Auctions of impounded cars organised by Transport Malta have been an abysmal failure as only 10 out of more than 300 vehicles were sold over the last two years, the Times of Malta was told.
Industry sources explained that, more often than not, the vehicles on offer were “overpriced” as the buyer also had to foot the bill for any pending fines and registration tax.
“In 2017, I attended two auctions, which were utter flops. Out of roughly 30 cars on offer each time, only two to four were sold,” a car enthusiast said.
“One of the vehicles on offer was a left-hand drive Porsche but its starting price of €6,000 was prohibitive because apart from paying all seizure, towing and storage costs, as well as the registration tax, the car needed extensive repairs,” he added.
The ‘unwanted’ cars end up being destroyed as Transport Malta does not have enough storage facilities.

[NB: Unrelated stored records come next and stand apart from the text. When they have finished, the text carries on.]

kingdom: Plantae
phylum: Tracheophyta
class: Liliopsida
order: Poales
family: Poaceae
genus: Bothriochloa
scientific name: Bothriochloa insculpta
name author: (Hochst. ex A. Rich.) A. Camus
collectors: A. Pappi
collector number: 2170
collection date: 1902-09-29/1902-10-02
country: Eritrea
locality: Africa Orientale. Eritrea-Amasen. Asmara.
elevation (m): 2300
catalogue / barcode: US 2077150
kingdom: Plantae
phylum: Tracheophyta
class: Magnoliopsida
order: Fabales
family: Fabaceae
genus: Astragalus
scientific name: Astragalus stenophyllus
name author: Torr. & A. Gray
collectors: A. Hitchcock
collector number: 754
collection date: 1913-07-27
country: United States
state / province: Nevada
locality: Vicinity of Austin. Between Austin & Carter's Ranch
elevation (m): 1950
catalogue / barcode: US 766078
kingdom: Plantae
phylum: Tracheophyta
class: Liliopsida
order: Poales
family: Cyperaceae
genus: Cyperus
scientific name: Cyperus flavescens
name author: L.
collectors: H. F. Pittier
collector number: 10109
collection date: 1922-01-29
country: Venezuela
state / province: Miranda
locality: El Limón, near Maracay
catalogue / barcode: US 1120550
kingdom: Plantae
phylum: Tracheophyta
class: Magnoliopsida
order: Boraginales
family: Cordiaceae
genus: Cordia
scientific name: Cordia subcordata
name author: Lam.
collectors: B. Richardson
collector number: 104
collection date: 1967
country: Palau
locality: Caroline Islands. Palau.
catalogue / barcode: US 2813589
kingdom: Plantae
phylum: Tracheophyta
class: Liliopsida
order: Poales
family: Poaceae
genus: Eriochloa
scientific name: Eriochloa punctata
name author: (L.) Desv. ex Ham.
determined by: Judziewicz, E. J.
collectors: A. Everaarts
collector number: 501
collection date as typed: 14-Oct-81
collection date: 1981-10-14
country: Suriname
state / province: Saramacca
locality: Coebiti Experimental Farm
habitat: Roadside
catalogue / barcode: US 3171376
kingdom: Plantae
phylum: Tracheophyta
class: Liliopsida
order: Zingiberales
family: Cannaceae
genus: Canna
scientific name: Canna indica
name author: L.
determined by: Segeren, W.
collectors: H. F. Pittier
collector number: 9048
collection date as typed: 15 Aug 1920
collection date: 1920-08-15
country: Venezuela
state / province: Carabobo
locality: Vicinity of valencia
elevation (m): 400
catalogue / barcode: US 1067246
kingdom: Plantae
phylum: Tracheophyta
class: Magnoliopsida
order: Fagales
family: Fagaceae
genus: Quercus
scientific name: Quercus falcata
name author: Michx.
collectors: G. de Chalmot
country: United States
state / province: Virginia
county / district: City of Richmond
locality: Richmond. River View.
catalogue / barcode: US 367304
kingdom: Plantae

According to official figures, the regulator impounded 637 cars since 2017, which translates to almost one every day.
“These cars are seized following reports or during patrols,” a Transport Malta spokesman said.
Such action was taken in cases when the owners failed to regularise their position by accumulating road licence arrears or whenever the cars posed a danger, especially those whose owner could not be traced, he added.
Once seized, the cars are taken to Transport Malta’s compound and their owner would still have the right to reclaim them once any pending registration tax (in case of foreign-registered cars), fines and penalties were settled.
This could explain why only 266 cars, or fewer than half of the vehicles seized since 2017, were reclaimed.
As for the rest of the cars, Transport Malta said 321 vehicles went under the hammer, with just 10 being sold. The others were destroyed by authorised so-called ‘treatment facilities’. Another 50 cars at the transport watchdog’s compound are due to be auctioned or else were the subject of legal proceedings.
Transport Malta’s spokesman pointed out that, since 2017, the regulator had increased the number of enforcement officers to crack down on unauthorised cars on Maltese roads.
Nevertheless, tracing the owner of a foreign-registered car, who may still be of Maltese nationality, remains a long shot for the authorities, including the police.
This is proving to be very frustrating, especially for law-abiding citizens, for example when applying for a temporary no-parking permit in front of a residence and a vehicle happens to be parked there.
One such case was recently reported in Gżira, when a resident vented her anger on Facebook after finding herself unable to carry out works, despite having all the necessary permits in hand for a crane to be used.
The obstacle, she claimed, arose because of a foreign-registered car with an expired road licence that was blocking the front of her residence. After contacting the police, she was told she would have to wait several days for the car to be removed.